| What to do |
A - In the article on student mental health, copy the stretch from "Students may feel" through "have to be isolated in their struggle." word for word.
B - List every benefit of regular exercise that the article on student mental health names.

| Passage to read |
┌────────
UMass Boston's independent, student-run newspaper

The Mass Media

The Mass Media

The Mass Media

Prioritizing mental health for the new semester

Olivia Reid
A student takes time to journal the day after her move into the residence halls on Thursday. Photo by Olivia Reid / Mass Media Staff

***Trigger warning – this article contains mention of suicide, depression and mental health disorders in general***

As the UMass Boston community returns to campus for the Fall 2022 semester, there is an issue that continues to stay at the forefront of many students’ minds—mental health. It’s no secret that college is a stressful environment because of its significant financial and academic pressure. Whether students are struggling with stress or serious mental health disorders, there are ways to cope and strategies to heal. 

The pandemic has exacerbated the already existing mental health crisis on college campuses and created an ever-increasing need for resources that help address this issue. It’s no secret that isolation and lockdowns, coupled with the uncertainty and fear that surround global crises, generate an environment where mental health must be seriously addressed. (1) 

Despite these circumstances, UMass Boston provides a variety of resources to help students who might be struggling with mental health issues. University Health Services offers free support including same-day care via telephone or email, consultation appointments and outreach events.  

Their various services include one-on-one therapy, as well as group therapy that covers a variety of topics including depression, anxiety and mindfulness. They can also help provide referrals for off-campus care, if needed. More information and resources can be found on the UHS page on the UMass Boston website under “Counseling Center,” or by emailing [email protected].  

Another way to prioritize mental health this semester is to take advantage of the free physical health resources that exist on the UMass Boston campus. Regular exercise reduces anxiety, improves sleep, improves brain function and can lead to increased self-esteem. These don’t just improve students’ mental health; they contribute to a healthier lifestyle overall. (2) 

Much like exercise, mindfulness can be used as a holistic approach to improving mental well-being. (3) UMass Boston’s website has a variety of mindfulness and wellness resources under the Resources4U section, including breathing exercises, meditation and other mental exercises to combat anxiety and depression.  

Additionally, the Network of Care Massachusetts has a hub on their website specifically dedicated to mental health tips for those struggling during the pandemic, which can be reached at their website. This includes information on stress, suicide prevention, shelter and food insecurity, unemployment and substance abuse. These resources are free and might be helpful for those looking to educate themselves on a specific topic, whether it be for their own well-being or that of a loved one.  

Students may feel a certain amount of shame or embarrassment for struggling with mental health, which can dissuade those in need from reaching out for help. Those worried about this stigma should know that they are not alone and they don’t have to be isolated in their struggle.  

It has been estimated by the American College Health Association that one in five college students in the United States struggles with depression or anxiety disorders, and even more students deal with overwhelming stress and dread surrounding debt and employment after graduation. (4) Support groups exist that serve to foster a sense of community for those who might otherwise not have it.  

The Tribe Wellness Community offers free online support groups for a wide range of topics. From addiction to obsessive-compulsive disorder, anxiety and depression, these groups, combined with other therapeutic strategies, can help those who are struggling start to thrive. (5) 

For anyone in the need of emergency care or crisis intervention, the Massachusetts Emergency Services Program/Mobile Crisis Intervention helpline is available 24 hours a day, seven days a week, 365 days a year at 1-877-382-1609. 

  1. https://www.healthline.com/health-news/how-the-pandemic-made-the-mental-health-crisis-worse-for-teens 
  2. https://www.ncbi.nlm.nih.gov/pmc/articles/PMC1470658/#:~:text=Exercise%20improves%20mental%20health%20by%20reducing%20anxiety%2C%20depression%2C,with%20antipsychotic%20treatment%2C%20especially%20with%20the%20atypical%20antipsychotics.  
  3. https://newsinhealth.nih.gov/2021/06/mindfulness-your-health 
  4. https://theconversation.com/1-in-5-college-students-have-anxiety-or-depression-heres-why-90440#:~:text=College%20students%20with%20a%20history%20of%20attention%20deficit,college%20students%20struggle%20with%20symptoms%20of%20this%20disorder.
└────────
| Information supplied |
┌────────
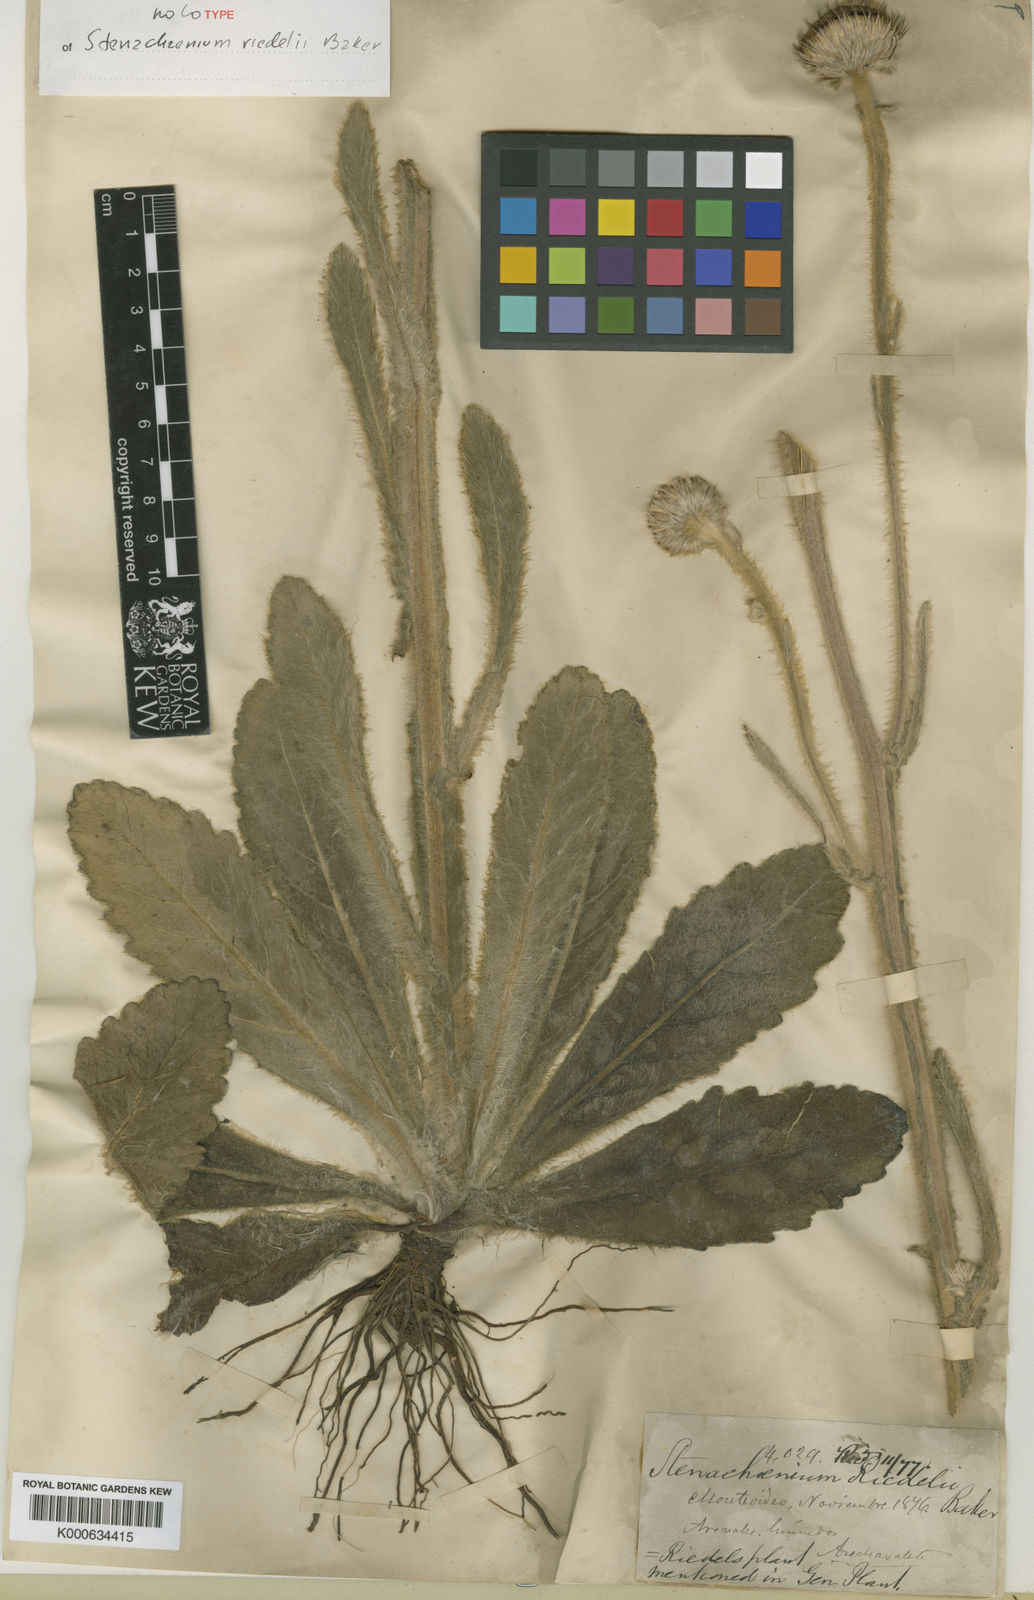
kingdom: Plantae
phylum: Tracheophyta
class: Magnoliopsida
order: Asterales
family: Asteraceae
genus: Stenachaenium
└────────
| List of answers |
A -
Students may feel a certain amount of shame or embarrassment for struggling with mental health, which can dissuade those in need from reaching out for help. Those worried about this stigma should know that they are not alone and they don’t have to be isolated in their struggle.

B -
- Reduces anxiety
- Improves sleep
- Improves brain function
- Can lead to increased self-esteem